SPECIAL DAY: TUESDAY (11/1): MYSTERIOUS SKIN-8 P.M.

(This blurb was written by Film Board Sexy Man Asher Schranz)

From Gregg Araki, a director who’s made his name off of queer sci-fi films about campy Americana, comes Mysterious Skin. And yes, it stars that kid from “3rd Rock from the Sun,” but he’s also an awesome, gut-punchingly emotional actor. And Mysterious Skin is about as much of a punch-in-the-proverbial-gut-of-emotion as they come. It’s the story of two teenage boys obsessing over one summer when they were little kids. One (Joseph Gordon Levitt), now a hot-shot hustler, is grappling with his intense love for the little league coach who molested him. The other is convinced he was abducted by aliens. Also stars Elisabeth Shue and the girl from “Pete and Pete” and “Harriet the Spy.”
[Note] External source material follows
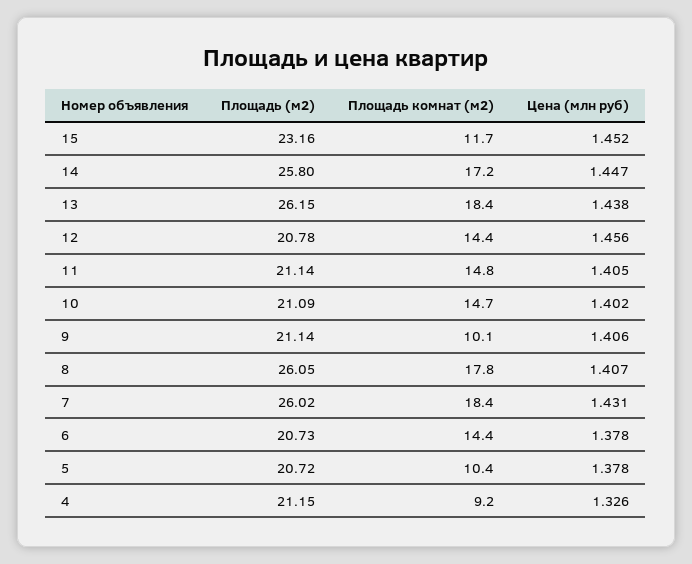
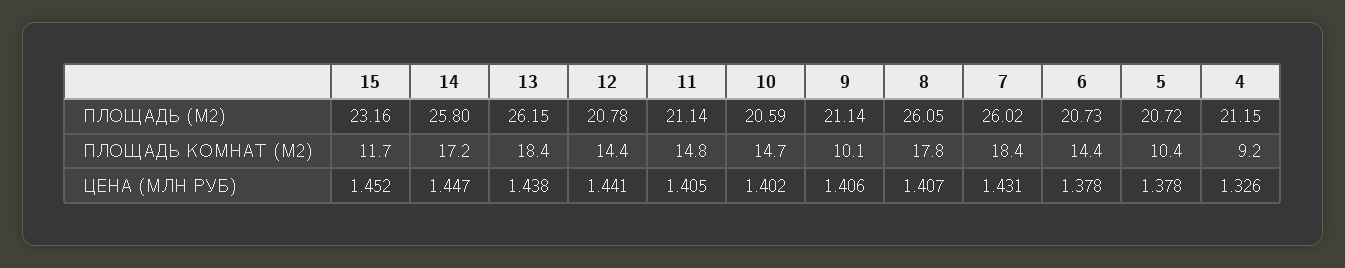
Цена (млн руб), 12: 1.456 -> 1.441
Площадь (м2), 10: 21.09 -> 20.59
SPECIAL EVENT: WEDNESDAY (11/2): ICE HARVEST. 8 P.M. FREE.

A special advance screening of a big studio film, a la “Serenity,” a month prior to its release. Directed by Harold Ramis (“Groundhog Day,” “Caddy Shack”), “Ice Harvest” stars John Cusack, Billy Bob Thornton, and Oliver Platt. Remember we can only fit 400 people. Pretend you are old and live in Florida and your whole life is early bird specials. Come in advance and you can feast on the Ice Harvest.

THURSDAY (11/3): LITTLE OTIK. 8 P.M. FREE.

Pinocchio on smack. A woman unable to conceive transfers her motherly love to a wooden block carved to look like a baby. Her love brings the baby to life, and many others to death, as the wood baby starts devouring the neighbors. “Little Otik” is one of my all-time favorite horror-comedies (though that genre title does not do it justice) and one of the inspirations for Wesleyan student Benh Zeitlin’s award-winning senior thesis film “Egg.”